Bangladesh's National Equipment Identity Register (NEIR) is being implemented
Mobile phone traders took to the streets Sunday morning, blocking a major road to protest Bangladesh’s new National Equipment Identity Register.
This system tracks phones and cracks down on illegal imports. By 11:30 a.m., police had moved in, breaking up the demonstration, injuring at least 20 people and detaining about a dozen. Police called the protest disruptive.
Elsewhere, in Gulshan, locals tied a homeless woman to a pole and doused her with water after accusing her of theft. Police eventually stepped in.
Online, some people claimed she was targeted for religious reasons, but reports on the ground pointed to theft as the real motive.
These incidents highlight the tension across Bangladesh right now, as the country adjusts to life under interim leader Muhammad Yunus.
Basically, it’s a new government rule: every mobile phone in Bangladesh has to be registered and verified before it can work on local networks. The Bangladesh Telecommunication Regulatory Commission (BTRC) rolled it out to get a grip on phone imports and clamp down on unregistered devices.
If your phone was already active with a SIM before the system kicked in, you’re good—it gets registered automatically.
But if you have a phone that’s second-hand or bought overseas, you’ll need to register it yourself once it’s in the country.
When you pop in a SIM, the system checks your phone’s IMEI number against the national database. If your phone checks out, you keep service. If not, you could lose access to the network.
NEIR ties every phone’s IMEI to both the SIM card and the user’s National ID, so each device and user leave a clear footprint in the national database.

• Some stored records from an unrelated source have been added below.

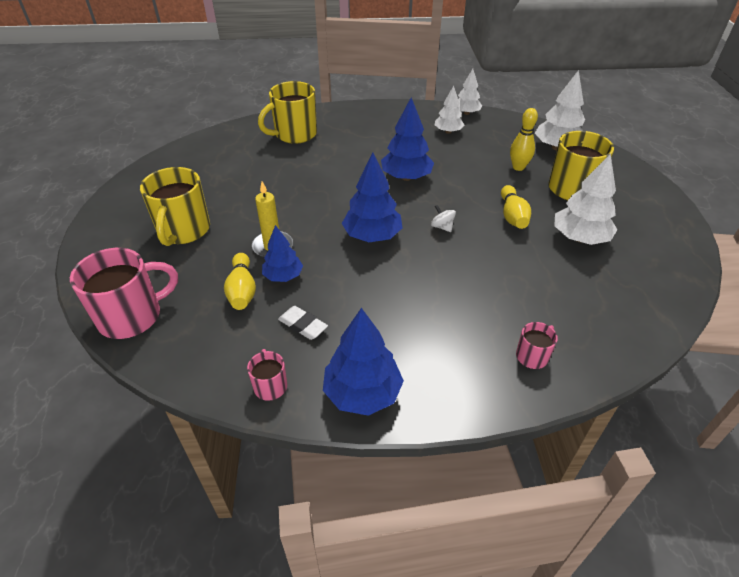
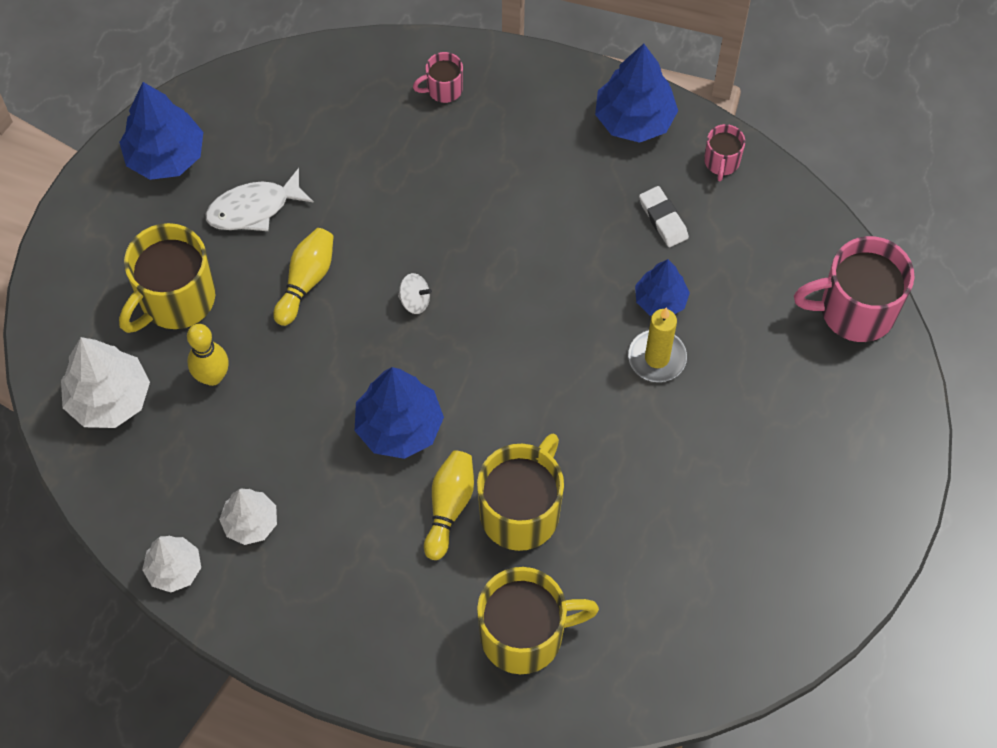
camera: 155 degrees left, 20 degrees up
yellow mug [140,167,210,246] -> yellow mug moved to [477,434,564,551]
yellow bowling pin [224,253,256,310] -> yellow bowling pin moved to [424,450,474,560]
blue tree [342,153,403,242] -> blue tree moved to [119,82,203,180]
white spinning top [431,205,456,232] -> white spinning top turned 60 degrees counterclockwise [398,273,432,314]
white tree [554,154,617,245] -> white fish [205,168,314,231]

If you swap out a SIM card, your phone won’t work until you register the new SIM with that device. And now, they’ve cut down the number of SIMs you can link to one National ID down from 15 to just 10. It’s all about tightening security and cutting down on SIM-related scams.
If you bring in a phone from abroad or get one as a gift, it’s not automatically registered. You have to go through an extra step registering through SMS or the BTRC’s NEIR portal within a set time after landing in Bangladesh.
Officials say NEIR helps the government fight illegal phone imports and collect the customs duties that usually slip through the cracks. It should also make things safer helping to stop telecom fraud, mobile financial service scams, and people misusing SIMs. By linking phones to real people, it gets a lot harder to fake identities.
The system also tracks and blocks fake or cloned phones, making it easier for law enforcement to trace devices tied to crime. Telecom companies are updating their own systems now so everything lines up with the new national rules.
Still, rolling out NEIR hasn’t exactly been smooth. The system was supposed to go live on December 16, 2025, but they pushed it back to January 1, 2026, mainly to give phone sellers more time to report all their unsold phones.
A lot of traders especially those working in the grey market aren’t happy. They worry NEIR will hurt their business, shrink the informal market, and make phones more expensive for everyone.